Il y aurait donc nécessairement deux
transformations de type AC/DC et DC/AC, en plus de deux transformations de
tensions au stockage et à la restitution par le même transformateur, avec leurs coûts et leurs rendements, inférieurs à 1 quoiqu’assez
bons, selon le schéma ci-dessous, établi pour un stockage de 1 Mwh, ce qui est extrêmement peu à l'échelle d'un réseau, de l'ordre de 4 secondes de la production d'une grosse centrale de 1 000 Mw:
Les organes auxiliaires (transformateur, redresseur, onduleur) ne posent pas de problème particulier, sinon le fait que leur temps d'utilisation utile, c'est à dire le temps de restitution, n'excéderait pas 2 heures par jour par temps froid, c'est à dire quelques % du temps sur l'année. Leur coût d'utilisation serait donc fortement grevé par le montant très élevé des amortissements, malgré une durée de vie a priori assez longue.
La batterie est déjà monstrueuse: en se basant sur 2 volts et 200 Ah, soit 400 watt-heures par élément, il faut mettre en parallèle 10 lignes (2000 Ah) ayant chacune de 250 éléments en série (500 V), soit 2500 éléments de l'odre de 20 Kg chacun, ce qui aboutit à 50 tonnes! La remarque ci-dessus sur les amortissements est encore valable, mais nous verrons ci-dessous que le vrai problème est ailleurs, dans a durée de vie.
.
Choix
d’une technologie de batteries
Pour justifier de telles installations,
un cycle quotidien serait économiquement souhaitable, avec charge en général
la nuit, et décharge en début de matinée ou en fin d’après-midi. Les batteries
subiraient en général un cycle par jour. Une grande longévité, facteur
essentiel de réduction de la valeur ajoutée de stockage, est requise, alors que leur énergie massique
ou volumique est secondaire, situation très différente d’un véhicule électrique.
La technologie Ni-Cd est appropriée.
La SAFT résume sa gamme de batteries
stationnaires Ni-Cd dans le tableau ci-dessous :
Manifestement, la gamme « Uptimax M »
serait adaptée.
Ce choix est confirmé par un graphique
présenté ci-dessous par J.F Fauvarque (CNAM) sur la longévité comparée des
différentes technologies de batteries, selon lequel les batteries Ni-Cd ont de
loin la meilleure longévité.
Coût
(ou valeur ajoutée) de batterie par cycle
La construction du tableau des valeurs
ajoutées ci-dessous, essentiel à l’analyse, pose deux problèmes :
- L’incertitude sur la durée de vie, qui nécessite les définitions du cycle (vitesse et profondeur de décharge) et de la fin de vie (perte de capacité ou de puissance), définitions à notre connaissance actuellement inexistantes. On trouve les évaluations les plus fantaisistes, notamment de la part de fabricants un peu trop optimistes sur les qualités de leurs produits futurs, à des fins commerciales, financières ou stratégiques.

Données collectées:
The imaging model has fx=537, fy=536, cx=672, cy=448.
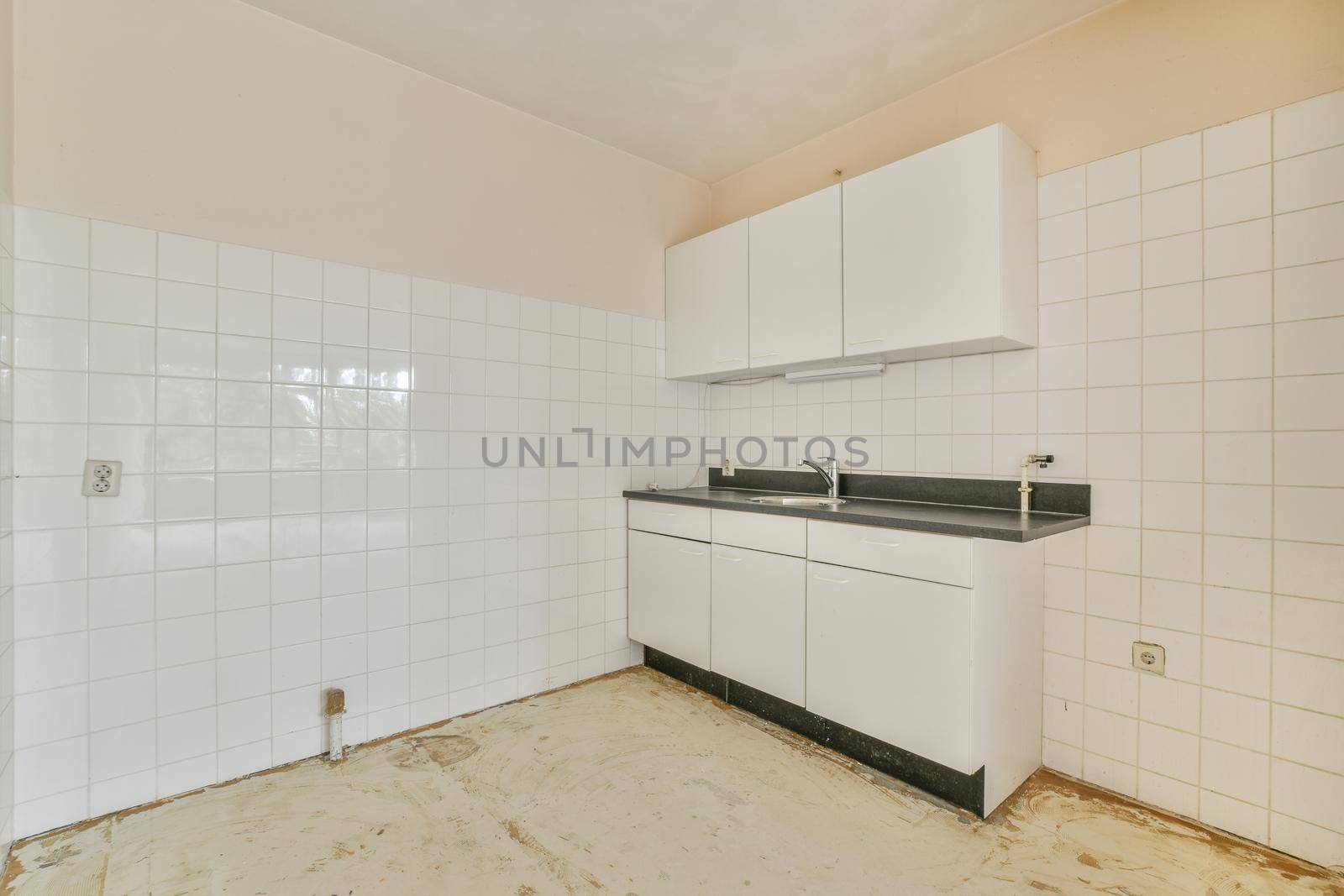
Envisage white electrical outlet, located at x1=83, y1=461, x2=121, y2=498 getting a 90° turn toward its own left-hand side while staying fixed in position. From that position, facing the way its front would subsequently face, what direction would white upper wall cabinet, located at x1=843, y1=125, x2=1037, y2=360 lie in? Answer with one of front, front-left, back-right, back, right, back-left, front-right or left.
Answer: front-right

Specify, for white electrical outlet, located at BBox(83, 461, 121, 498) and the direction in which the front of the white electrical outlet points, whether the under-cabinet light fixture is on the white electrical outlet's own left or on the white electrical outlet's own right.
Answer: on the white electrical outlet's own left

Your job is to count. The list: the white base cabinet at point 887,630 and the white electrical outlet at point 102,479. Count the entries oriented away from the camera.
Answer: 0

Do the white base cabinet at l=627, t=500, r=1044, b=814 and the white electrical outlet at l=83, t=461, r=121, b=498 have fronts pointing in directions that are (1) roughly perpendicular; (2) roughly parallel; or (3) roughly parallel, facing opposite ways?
roughly perpendicular

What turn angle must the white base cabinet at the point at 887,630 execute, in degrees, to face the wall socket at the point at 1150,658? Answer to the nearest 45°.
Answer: approximately 135° to its left

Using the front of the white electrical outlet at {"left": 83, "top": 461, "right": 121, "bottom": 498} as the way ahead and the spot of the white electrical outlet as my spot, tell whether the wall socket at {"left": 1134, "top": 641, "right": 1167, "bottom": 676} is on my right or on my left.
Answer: on my left

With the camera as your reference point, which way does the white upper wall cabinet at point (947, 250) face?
facing the viewer and to the left of the viewer

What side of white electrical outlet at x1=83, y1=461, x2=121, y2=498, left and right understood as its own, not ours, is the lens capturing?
front

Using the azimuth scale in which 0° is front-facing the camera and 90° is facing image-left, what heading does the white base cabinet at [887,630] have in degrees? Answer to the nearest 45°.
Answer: approximately 45°
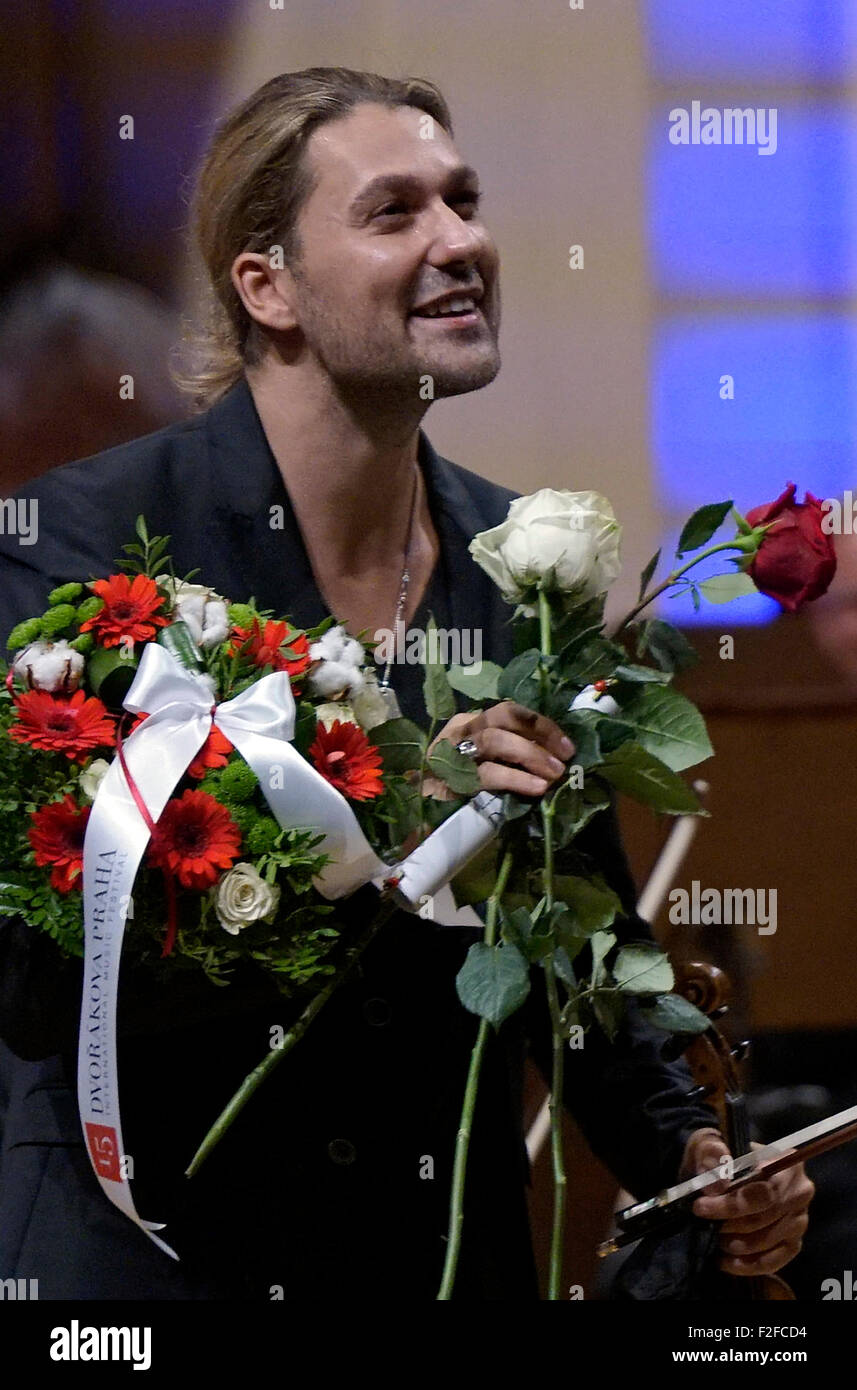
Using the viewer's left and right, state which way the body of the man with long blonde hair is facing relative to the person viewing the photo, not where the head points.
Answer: facing the viewer and to the right of the viewer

# OBJECTIF VISÉ
Pourriez-vous poursuivre l'extrait sur le stockage d'électricité par batteries à partir de sa dernière phrase ? Ces données n'ont aucun rapport avec l'extrait.

# RÉPONSE ATTENDUE
- L’incertitude sur les prix actuels, confidentiels pour des raisons commerciales, et plus encore sur les prix futurs. Il semble que les technologies récentes soient, à capacité égale, 5 fois plus chères que les batteries au plomb, et un peu plus chères que les batteries Ni-Cd. Nous adopterons par hypothèse provisoire le prix de 500 €/kwh pour toutes les technologies nouvelles, et 400 €/Kwh pour le Nickel Cadmium, mais nous verrons aussi plus loin qu’une meilleure précision n’est nullement indispensable à la conclusion.
Technologie
|
Ni - Cd
|
Ni - MH
|
Li - Ion
|
LMP
|
Cycles sur durée de vie
|
1 000
|
750
|
400
|
600
|
Prix / Kwh de capacité
|
400 €
|
500 €
|
500 €
|
500 €
|
Coût / Mwh restitué
|
400 €
|
670 €
|
1 250 €
|
830 €
|
La dernière ligne du tableau donne la valeur
ajoutée par le stockage par Mwh restitué,
calculée par :
Coût du Kwh de capacité x 1 000 /
Nombre de cycles dans la vie de la batterie.
Soulignons que cette valeur ajoutée est
calculée sans aucun coût de process, ni de maintenance, ni d’amortissement
autre que celui des batteries. Cette valeur ajoutée atteint 400 € (Ni-Cd)
à plus de 1 200 € (Li-Ion).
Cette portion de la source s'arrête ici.